Aufgaben
• A. Wie viel wiegt laut dem Text über den Raucher die BMW, die der Verfasser in eine aufrechte Position bringt?
• B. Schreibe den Text über den Raucher ab seinem letzten Satz weiter.
___ Textauszug
Der Raucher, das ungeliebte Wesen

Ein erfrischender Artikel eines klar denkenden Mitmenschen und nun wirklich langjährigen Rauchers mit einiger Lebenserfahrung. Danke und Respekt, Herr Flegelskamp.


Gert Flegelskamp | 14. Februar 2014

Ich gestehe, ich bin ein unwürdiger Mensch, denn ich bin Raucher und wie jeder weiß, belasten die Raucher die Krankenkassen in unerträglichem Maße, verpesten die Luft, sind rücksichtslos gegen andere und schrecken nicht einmal davor zurück, Kinder mit ihrem Qualm zu verletzen.

Flegel_G_MotorradIch muss gestehen, ich bin einer dieser triefäugigen Konsumenten von Tabakwaren. Mein faltenreiches, graues Gesicht stets gebeugt schlurfe ich schwerfällig auf meinen Raucherbeinen in die Garage, erklimme irgendwie den Sitz meiner BMW, zum Glück mit elektrischem Zünder ausgestattet, schaffe es gerade noch, die knapp 300 kg in eine aufrechte Position zu bringen, um dann vornüber gesunken den Weg zum angepeilten Ziel zu suchen. Dort angekommen ist der erste Griff in die Tasche, um das Suchtgerät herauszufischen und zwischen die zitternden Lippen zu schieben.
______
___ Datensätze
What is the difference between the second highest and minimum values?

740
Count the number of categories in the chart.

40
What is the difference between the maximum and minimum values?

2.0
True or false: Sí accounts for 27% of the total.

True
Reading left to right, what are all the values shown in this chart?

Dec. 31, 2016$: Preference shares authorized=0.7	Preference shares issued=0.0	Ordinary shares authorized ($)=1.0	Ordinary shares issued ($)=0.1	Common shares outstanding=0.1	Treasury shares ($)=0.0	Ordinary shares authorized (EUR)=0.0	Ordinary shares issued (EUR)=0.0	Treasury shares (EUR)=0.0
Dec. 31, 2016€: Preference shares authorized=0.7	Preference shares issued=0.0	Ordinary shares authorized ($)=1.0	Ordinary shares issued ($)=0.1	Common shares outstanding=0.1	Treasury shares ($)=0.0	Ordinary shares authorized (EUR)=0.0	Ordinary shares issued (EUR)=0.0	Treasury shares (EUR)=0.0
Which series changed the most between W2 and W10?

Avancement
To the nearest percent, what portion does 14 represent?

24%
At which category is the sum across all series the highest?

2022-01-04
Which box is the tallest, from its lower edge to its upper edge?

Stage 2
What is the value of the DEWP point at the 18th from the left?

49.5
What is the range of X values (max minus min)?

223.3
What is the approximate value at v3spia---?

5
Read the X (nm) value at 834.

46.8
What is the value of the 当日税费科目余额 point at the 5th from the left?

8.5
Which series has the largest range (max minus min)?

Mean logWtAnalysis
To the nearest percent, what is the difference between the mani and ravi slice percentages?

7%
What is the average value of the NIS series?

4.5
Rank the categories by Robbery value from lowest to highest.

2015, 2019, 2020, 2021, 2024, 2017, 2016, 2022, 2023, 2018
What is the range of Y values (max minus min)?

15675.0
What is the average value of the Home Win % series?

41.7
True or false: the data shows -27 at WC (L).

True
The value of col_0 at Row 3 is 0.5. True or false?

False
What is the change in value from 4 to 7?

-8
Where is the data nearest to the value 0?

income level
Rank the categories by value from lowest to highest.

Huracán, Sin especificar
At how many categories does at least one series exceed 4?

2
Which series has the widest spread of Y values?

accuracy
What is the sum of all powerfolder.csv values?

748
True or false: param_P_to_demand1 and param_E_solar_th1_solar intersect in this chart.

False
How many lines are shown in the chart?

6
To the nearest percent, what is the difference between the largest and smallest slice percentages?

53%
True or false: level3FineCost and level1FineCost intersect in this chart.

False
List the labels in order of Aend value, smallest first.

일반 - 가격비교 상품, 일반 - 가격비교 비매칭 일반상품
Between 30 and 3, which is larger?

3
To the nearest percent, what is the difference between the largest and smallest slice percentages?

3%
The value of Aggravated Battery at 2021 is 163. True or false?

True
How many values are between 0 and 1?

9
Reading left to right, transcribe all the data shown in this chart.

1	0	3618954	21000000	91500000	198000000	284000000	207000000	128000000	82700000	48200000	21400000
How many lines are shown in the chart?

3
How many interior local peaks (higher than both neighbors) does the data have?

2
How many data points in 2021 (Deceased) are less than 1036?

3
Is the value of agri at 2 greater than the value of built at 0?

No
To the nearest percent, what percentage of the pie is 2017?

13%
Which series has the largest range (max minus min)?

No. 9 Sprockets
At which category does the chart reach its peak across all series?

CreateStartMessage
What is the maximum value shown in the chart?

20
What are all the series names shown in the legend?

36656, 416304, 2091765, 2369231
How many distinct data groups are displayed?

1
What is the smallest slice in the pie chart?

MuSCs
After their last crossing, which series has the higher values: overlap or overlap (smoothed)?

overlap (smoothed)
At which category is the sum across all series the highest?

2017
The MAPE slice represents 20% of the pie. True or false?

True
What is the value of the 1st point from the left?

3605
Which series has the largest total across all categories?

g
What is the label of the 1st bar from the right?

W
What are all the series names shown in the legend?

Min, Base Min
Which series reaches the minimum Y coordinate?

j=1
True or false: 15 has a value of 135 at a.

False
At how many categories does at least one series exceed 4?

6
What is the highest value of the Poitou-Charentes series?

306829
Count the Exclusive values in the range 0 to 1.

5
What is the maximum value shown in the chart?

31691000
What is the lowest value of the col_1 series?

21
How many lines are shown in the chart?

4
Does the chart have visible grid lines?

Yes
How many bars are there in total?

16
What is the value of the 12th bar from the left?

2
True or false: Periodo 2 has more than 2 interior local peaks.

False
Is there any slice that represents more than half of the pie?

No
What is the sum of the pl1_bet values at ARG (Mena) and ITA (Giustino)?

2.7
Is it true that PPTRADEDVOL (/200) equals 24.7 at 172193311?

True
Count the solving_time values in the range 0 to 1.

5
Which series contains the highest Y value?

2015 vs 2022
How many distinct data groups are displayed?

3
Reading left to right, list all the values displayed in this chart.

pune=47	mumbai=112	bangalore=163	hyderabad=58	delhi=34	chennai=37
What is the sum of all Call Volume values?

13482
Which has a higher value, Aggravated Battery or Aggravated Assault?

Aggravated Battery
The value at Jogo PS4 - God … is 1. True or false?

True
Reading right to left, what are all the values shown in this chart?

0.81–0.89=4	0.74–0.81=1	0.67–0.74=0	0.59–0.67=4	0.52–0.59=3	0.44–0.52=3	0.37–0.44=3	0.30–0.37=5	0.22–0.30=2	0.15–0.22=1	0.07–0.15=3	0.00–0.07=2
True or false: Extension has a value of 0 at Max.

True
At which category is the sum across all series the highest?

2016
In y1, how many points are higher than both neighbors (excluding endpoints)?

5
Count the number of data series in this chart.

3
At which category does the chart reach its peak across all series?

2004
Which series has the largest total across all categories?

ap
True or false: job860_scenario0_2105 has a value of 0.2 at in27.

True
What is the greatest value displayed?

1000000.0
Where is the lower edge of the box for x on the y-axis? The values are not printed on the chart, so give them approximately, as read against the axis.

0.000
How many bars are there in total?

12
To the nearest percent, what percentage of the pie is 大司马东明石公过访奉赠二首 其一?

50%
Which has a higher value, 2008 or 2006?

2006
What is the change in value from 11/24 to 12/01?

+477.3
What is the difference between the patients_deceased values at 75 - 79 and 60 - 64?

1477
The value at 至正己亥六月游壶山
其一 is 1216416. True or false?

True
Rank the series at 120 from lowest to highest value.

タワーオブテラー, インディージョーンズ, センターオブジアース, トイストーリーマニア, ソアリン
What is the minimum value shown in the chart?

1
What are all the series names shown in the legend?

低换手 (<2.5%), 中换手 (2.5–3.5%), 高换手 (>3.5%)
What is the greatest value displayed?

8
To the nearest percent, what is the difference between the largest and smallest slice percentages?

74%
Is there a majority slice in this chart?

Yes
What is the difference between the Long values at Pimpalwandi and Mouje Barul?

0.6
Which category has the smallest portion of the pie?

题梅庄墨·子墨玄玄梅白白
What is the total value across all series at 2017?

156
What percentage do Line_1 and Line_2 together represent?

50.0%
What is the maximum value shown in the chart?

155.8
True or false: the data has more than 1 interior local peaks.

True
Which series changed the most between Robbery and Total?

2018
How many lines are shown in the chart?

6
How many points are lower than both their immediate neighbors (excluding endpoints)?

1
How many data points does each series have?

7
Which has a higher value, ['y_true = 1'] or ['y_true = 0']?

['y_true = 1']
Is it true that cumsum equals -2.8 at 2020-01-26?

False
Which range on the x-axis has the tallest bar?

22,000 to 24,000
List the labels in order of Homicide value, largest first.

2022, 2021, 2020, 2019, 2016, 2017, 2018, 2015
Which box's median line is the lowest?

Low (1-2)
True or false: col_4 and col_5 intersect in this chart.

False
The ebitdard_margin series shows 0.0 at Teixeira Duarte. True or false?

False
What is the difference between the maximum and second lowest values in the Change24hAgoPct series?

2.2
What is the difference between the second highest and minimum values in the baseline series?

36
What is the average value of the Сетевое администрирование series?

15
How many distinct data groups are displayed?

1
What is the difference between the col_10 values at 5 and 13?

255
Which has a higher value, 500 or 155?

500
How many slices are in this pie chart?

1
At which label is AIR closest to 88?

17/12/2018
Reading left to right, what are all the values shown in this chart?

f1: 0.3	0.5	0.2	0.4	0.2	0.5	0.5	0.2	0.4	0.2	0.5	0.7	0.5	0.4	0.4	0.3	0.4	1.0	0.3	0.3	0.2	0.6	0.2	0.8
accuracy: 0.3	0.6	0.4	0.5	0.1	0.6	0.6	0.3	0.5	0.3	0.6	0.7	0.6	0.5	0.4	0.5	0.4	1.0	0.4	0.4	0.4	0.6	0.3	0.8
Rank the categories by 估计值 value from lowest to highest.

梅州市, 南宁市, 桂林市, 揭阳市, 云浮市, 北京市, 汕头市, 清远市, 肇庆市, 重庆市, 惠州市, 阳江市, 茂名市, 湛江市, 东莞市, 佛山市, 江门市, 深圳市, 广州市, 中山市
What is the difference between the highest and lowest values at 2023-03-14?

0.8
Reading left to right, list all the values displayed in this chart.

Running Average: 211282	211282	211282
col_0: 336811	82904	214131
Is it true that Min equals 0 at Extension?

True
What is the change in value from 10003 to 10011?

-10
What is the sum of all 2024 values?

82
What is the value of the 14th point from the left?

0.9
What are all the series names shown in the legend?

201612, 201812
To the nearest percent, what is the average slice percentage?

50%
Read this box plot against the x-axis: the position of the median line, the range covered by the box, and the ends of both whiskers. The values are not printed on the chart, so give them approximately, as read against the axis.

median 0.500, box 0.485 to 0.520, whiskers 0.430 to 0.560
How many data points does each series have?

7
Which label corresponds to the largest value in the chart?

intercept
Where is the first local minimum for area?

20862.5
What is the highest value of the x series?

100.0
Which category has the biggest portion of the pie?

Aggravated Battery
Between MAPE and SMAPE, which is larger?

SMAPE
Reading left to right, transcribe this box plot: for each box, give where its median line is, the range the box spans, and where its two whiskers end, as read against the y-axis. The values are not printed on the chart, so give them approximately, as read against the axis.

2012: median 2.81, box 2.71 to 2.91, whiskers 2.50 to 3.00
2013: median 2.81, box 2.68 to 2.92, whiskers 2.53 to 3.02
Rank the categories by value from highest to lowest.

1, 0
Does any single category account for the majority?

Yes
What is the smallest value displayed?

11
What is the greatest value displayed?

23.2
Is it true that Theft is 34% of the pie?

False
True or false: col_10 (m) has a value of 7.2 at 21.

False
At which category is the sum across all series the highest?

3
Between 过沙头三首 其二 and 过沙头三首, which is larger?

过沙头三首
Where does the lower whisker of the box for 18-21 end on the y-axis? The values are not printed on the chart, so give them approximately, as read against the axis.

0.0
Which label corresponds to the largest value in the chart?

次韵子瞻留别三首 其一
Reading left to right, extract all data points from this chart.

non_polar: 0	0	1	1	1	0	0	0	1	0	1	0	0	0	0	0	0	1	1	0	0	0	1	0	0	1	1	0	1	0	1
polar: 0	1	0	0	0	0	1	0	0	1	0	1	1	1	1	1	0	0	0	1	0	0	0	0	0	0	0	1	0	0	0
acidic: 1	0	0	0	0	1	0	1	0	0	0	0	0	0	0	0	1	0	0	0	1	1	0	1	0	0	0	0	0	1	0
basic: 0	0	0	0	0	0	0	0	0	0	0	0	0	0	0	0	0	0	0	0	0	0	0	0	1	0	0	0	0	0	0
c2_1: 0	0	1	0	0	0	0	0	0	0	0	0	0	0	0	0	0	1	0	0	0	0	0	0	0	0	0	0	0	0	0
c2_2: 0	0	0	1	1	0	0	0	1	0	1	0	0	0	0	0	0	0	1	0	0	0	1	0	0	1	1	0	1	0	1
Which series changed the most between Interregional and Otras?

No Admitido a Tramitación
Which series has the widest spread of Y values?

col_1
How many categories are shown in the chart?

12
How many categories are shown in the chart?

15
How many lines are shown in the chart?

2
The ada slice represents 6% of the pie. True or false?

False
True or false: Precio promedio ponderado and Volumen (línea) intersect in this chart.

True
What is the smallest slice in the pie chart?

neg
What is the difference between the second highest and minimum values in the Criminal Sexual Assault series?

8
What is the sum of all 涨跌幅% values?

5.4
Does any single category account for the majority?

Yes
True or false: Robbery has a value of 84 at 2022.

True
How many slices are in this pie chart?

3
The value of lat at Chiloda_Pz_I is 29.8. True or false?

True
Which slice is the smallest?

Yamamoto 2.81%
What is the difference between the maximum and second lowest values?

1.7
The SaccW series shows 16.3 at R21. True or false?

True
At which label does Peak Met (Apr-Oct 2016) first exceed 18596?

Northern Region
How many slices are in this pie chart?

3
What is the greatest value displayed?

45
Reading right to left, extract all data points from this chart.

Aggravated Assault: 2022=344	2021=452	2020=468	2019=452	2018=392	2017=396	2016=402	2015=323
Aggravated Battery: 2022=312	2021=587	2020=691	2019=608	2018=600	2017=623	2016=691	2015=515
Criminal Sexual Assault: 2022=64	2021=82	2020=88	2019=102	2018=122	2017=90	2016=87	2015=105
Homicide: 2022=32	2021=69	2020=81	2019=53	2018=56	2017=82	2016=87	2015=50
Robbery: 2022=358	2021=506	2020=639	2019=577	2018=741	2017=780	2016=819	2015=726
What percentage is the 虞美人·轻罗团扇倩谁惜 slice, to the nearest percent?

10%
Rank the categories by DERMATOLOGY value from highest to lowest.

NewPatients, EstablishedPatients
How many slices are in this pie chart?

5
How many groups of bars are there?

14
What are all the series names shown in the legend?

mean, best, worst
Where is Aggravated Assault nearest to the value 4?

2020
______
Lösungen
• A. Knapp 300 kg.

• B.
Habe ich es geschafft, mit zitternder Hand das Feuer auch noch an das Ende des Glimmstengels zu bringen und füllt der erste tiefe Zug meine angefressenen Lungen, bin ich endlich so weit, mein Bein mit Unterstützung der Arme so hoch zu bringen, dass ich mein Fahrgerät wieder verlassen kann, um dem endgültigen Ziel entgegen zu schlurfen, natürlich wieder mit tief gesenktem Kopf, um die einzige Farbe in meinem Gesicht (die Schamröte) vor den vorwurfsvoll auf mich gerichteten Blicken zu verbergen. Wieso ich immer noch schamhaft erröten kann, weiß ich nicht, denn dank der Auswirkungen des Rauchens auf den Blutkreislauf dürfte auch das nicht mehr funktionieren. Ob ich mir das mal von einem Arzt erklären lasse?